Recently, immobilized artificial membranes (IAMs) have been introduced as HPLC column packing materials. IAMs consist of phosphatidylcholine residues, the most common phospholipids in natural membranes, covalently bound to silica propylamine and consequently mimic fluid phospholipid bilayer. Thus, the immobilized artificial membrane provided a biophysical model system to study the passive diffusion of the statin molecules through the cellular membrane. Statins or 3-hydroxy-3-methylglutaryl coenzyme A reductase (HMG-CoA R) inhibitors are widely used for reducing the circulating atherogenic lipid fractions and decreasing cardiovascular morbidity and mortality. This paper describes magnesium cation (Mg2+) effect on five statin molecules (pravastatin, mevastatin, atorvastatin, simvastatin and fluvastatin)–IAM surface association using a molecular chromatography approach. An analysis of the thermodynamics (i.e. enthalpy (ΔH°), entropy (ΔS°*)) of the interaction of the statin molecules with the immobilized monolayer was also carried out. The ΔH° and ΔS°* values were negative due to van der Waals interactions and hydrogen bonding between the statin molecules with the polar head groups of phospholipid monolayer (polar retention effect). However, the increase of statin–IAM association, with the Mg2+ concentration increase, was associated with an increase of these thermodynamic data.

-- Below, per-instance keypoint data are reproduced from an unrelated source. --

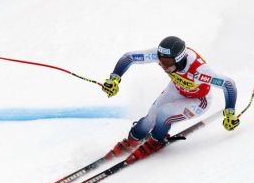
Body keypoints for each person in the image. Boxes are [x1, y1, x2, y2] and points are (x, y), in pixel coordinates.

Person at [102, 36, 239, 162]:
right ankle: (133, 139)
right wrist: (114, 78)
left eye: (167, 62)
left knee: (164, 113)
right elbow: (128, 57)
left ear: (179, 59)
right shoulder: (163, 56)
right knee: (152, 115)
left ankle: (156, 141)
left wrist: (230, 113)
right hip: (177, 88)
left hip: (199, 100)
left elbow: (228, 84)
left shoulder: (198, 70)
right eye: (160, 60)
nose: (163, 65)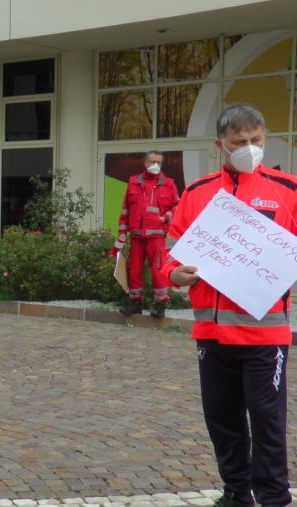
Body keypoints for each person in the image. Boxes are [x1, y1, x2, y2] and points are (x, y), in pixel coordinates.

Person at [162, 104, 292, 507]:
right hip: (211, 331)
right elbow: (171, 248)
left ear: (266, 138)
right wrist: (172, 274)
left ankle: (273, 497)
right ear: (221, 145)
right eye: (239, 143)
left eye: (256, 140)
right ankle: (237, 490)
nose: (249, 148)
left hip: (265, 332)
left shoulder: (287, 190)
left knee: (267, 420)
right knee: (221, 418)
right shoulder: (198, 192)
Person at [112, 151, 179, 318]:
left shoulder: (169, 184)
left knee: (158, 270)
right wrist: (121, 234)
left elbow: (177, 208)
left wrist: (166, 218)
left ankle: (160, 304)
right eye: (152, 161)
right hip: (136, 236)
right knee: (134, 270)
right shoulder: (134, 182)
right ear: (145, 163)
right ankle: (135, 303)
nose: (155, 164)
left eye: (158, 162)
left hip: (156, 237)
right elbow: (126, 209)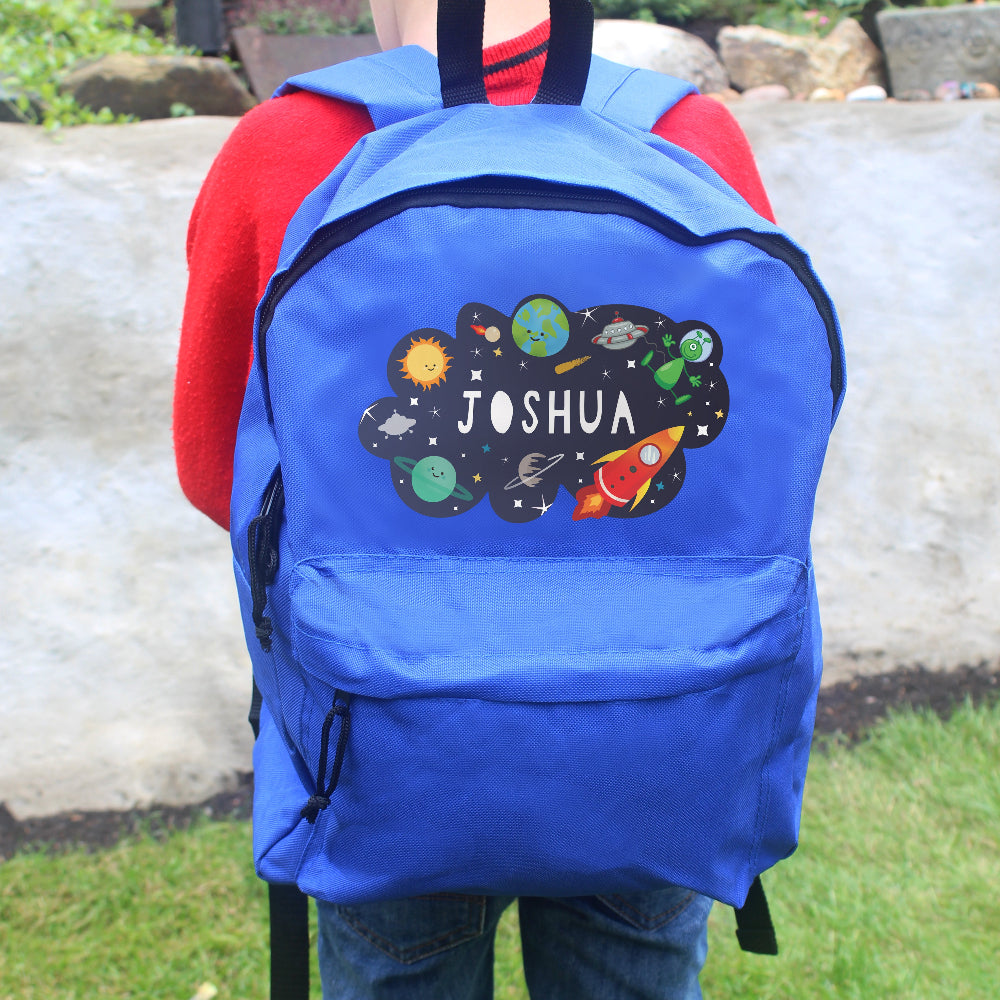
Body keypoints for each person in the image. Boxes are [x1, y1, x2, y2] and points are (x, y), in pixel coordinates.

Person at [174, 2, 776, 996]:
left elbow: (216, 473)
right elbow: (750, 465)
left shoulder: (288, 145)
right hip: (653, 723)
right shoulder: (684, 137)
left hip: (384, 728)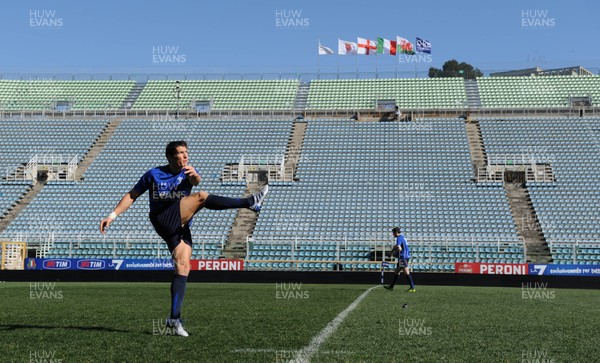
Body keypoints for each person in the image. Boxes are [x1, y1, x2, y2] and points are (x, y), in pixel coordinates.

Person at [99, 140, 268, 337]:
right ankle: (249, 202)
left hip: (181, 225)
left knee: (183, 265)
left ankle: (174, 318)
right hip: (162, 218)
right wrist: (111, 216)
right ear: (170, 157)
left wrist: (195, 176)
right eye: (180, 153)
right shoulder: (153, 174)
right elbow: (132, 194)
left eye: (186, 152)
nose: (185, 156)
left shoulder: (187, 172)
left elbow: (196, 181)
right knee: (202, 197)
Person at [384, 227, 415, 292]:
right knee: (397, 271)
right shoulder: (402, 237)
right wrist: (391, 252)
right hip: (405, 256)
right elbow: (397, 246)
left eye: (393, 233)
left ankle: (412, 288)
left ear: (396, 232)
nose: (393, 234)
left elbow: (398, 246)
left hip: (403, 257)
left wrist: (397, 251)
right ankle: (391, 287)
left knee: (406, 272)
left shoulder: (398, 238)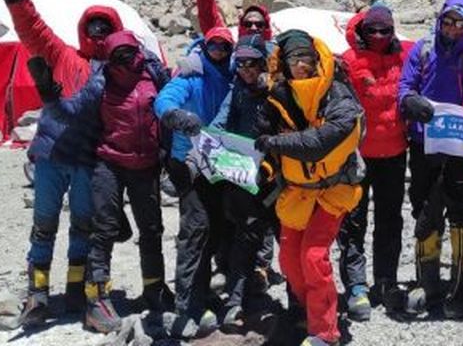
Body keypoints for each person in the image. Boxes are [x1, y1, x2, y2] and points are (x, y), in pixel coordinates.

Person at [0, 0, 170, 326]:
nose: (99, 34)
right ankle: (37, 296)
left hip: (91, 160)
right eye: (93, 27)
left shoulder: (127, 68)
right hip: (53, 154)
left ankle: (76, 291)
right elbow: (33, 31)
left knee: (84, 228)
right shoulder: (65, 58)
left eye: (106, 27)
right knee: (44, 224)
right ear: (82, 32)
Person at [27, 29, 171, 333]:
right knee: (102, 230)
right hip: (111, 163)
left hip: (146, 164)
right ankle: (95, 299)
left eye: (130, 53)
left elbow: (170, 104)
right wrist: (50, 93)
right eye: (118, 56)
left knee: (152, 228)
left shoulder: (152, 74)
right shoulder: (100, 83)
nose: (126, 61)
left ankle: (154, 288)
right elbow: (71, 112)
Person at [256, 29, 363, 346]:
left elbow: (323, 141)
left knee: (314, 256)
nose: (301, 64)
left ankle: (325, 333)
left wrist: (276, 142)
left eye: (306, 57)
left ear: (317, 59)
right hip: (298, 191)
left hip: (334, 189)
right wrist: (264, 169)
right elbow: (265, 145)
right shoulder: (277, 98)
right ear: (283, 64)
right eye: (293, 58)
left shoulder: (339, 93)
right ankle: (311, 312)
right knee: (290, 260)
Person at [396, 0, 463, 319]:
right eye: (447, 21)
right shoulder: (422, 50)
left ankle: (462, 288)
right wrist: (410, 102)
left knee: (460, 209)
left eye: (459, 23)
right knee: (422, 205)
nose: (451, 28)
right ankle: (427, 284)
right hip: (423, 143)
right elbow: (405, 86)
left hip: (459, 144)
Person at [154, 26, 236, 339]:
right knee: (195, 228)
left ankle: (202, 292)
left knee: (217, 226)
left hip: (219, 161)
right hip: (186, 160)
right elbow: (165, 99)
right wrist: (174, 116)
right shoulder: (191, 73)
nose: (217, 50)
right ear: (204, 44)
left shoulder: (233, 72)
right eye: (212, 44)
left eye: (223, 46)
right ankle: (186, 305)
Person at [336, 4, 413, 319]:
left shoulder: (404, 55)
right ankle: (356, 286)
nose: (379, 36)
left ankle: (386, 280)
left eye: (385, 30)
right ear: (363, 31)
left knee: (389, 220)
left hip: (394, 153)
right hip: (356, 155)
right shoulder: (348, 61)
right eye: (373, 30)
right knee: (353, 220)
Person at [210, 34, 275, 330]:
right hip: (245, 174)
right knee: (244, 236)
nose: (246, 69)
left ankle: (300, 308)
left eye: (253, 63)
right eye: (241, 63)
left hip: (278, 176)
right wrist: (207, 140)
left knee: (287, 238)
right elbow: (221, 121)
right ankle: (236, 300)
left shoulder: (278, 88)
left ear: (264, 61)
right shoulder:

This explains that this interaction was also governed by hydrophobic and electrostatic bonds which became preponderant. The statin elution order was: Pravastatin ⋘< Mevastatin ≪ Atorvastatin ⋘ Simvastatin < Fluvastatin. This result confirmed that pravastatin, which exhibited the lowest association with the lipid monolayer, was taken up by a membrane transporter. It appeared equally that Mg2+ supplementation (Mg2+ concentration range 0.0–2.6 mmol L−1, including its biological concentration range, i.e. 0.75–0.90 mmol L−1) could increase the statin passive diffusion into hepatocytes and their pharmacological actions on cholesterol biosynthesis.